Nel 1348 Firenze fu colpita dalla peste. Boccaccio fu testimone diretto dello sconvolgimento della città, investita dalla furia dell’epidemia. L’introduzione del Decamerone, nella quale la peste viene copiosamente descritta nelle sue manifestazioni e nei suoi effetti, è una testimonianza diretta, frutto di un’esperienza personalmente vissuta, anche se priva di ricadute personali perché Boccaccio non fu colpito dalla peste negli affetti familiari. Forse proprio da questa immunità deriva l’impressione che Boccaccio ci comunica con la sua introduzione, ossia che egli non sia stato intimamente toccato dalla peste. Sembra, anzi, che la sua testimonianza abbia un carattere spassionato, oggettivo, tanto più minuziosa, esatta e completa in quanto resa da una posizione di non-coinvolgimento, di estraneità di fatto, di osservazione né appassionata né partecipata e, dunque, sostanzialmente letteraria. Le espressioni di dolore, numerose ed eloquenti, tutte incentrate sulla diffusione del morbo in Firenze e sulla degradazione fisica e morale ad esso conseguente, rimangono sul piano della funzionalità letteraria, nel senso che costituiscono una sorta di polo negativo dal quale trarrà risalto il polo positivo che seguirà nei racconti delle dieci giornate.
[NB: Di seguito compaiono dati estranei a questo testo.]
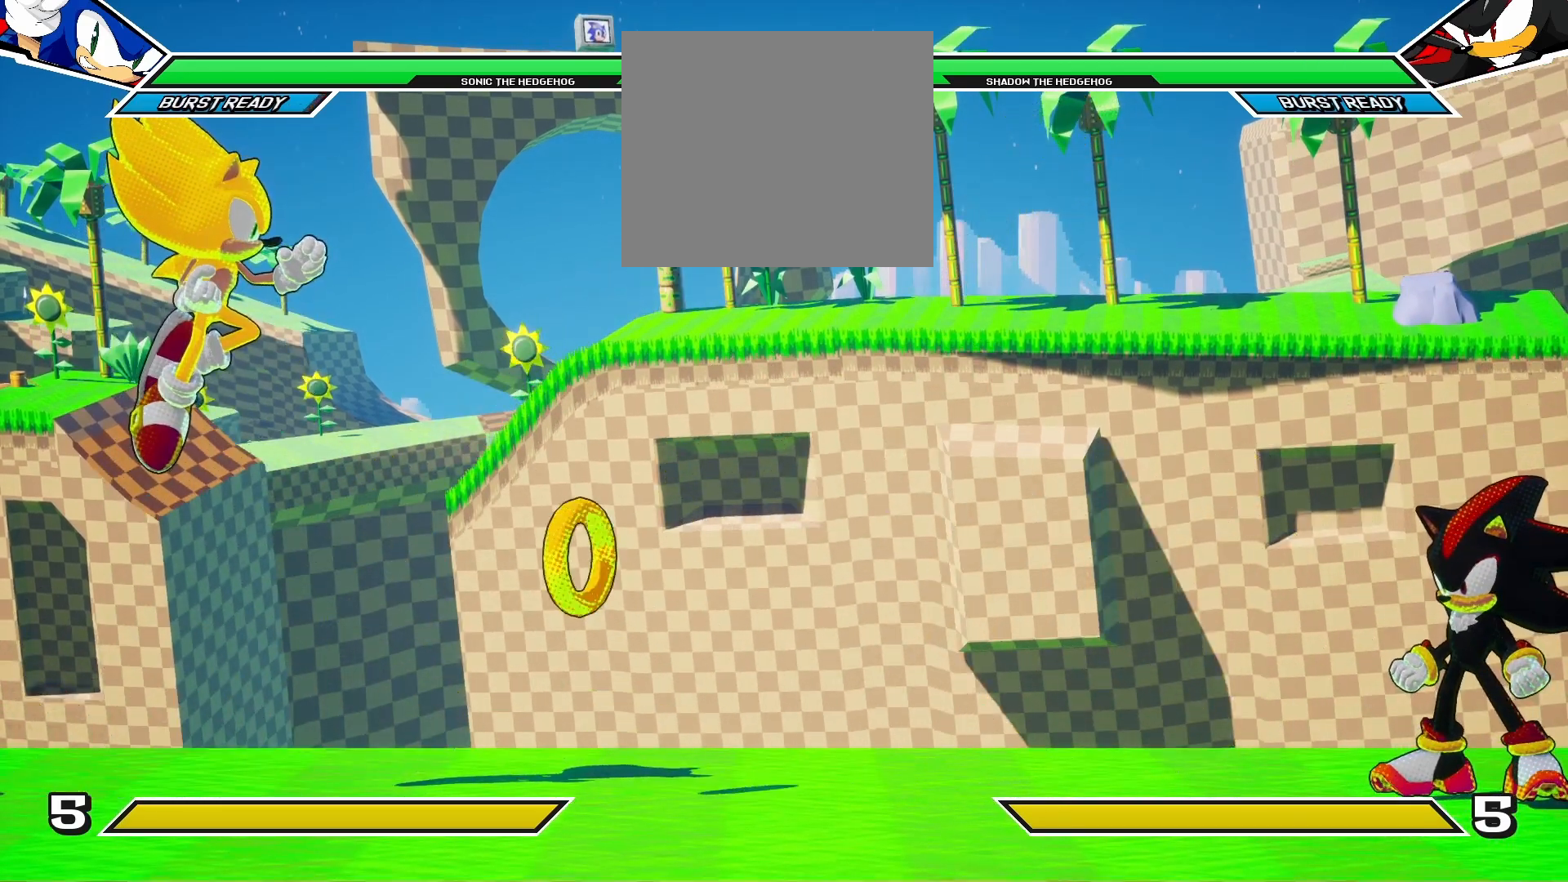
{"buttons": [], "left_stick": "center", "right_stick": "center", "events": []}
Boccaccio, in qualità di testimone oggettivo, compone un quadro della peste fiorentina del 1348 che assume un valore storico in quanto completo e descrittivamente esaustivo: nessun aspetto del rapporto della città con il morbo incontrollabile viene eluso o omesso.

L’articolo completo è disponibile sul numero 2 (2020) di “Riscontri”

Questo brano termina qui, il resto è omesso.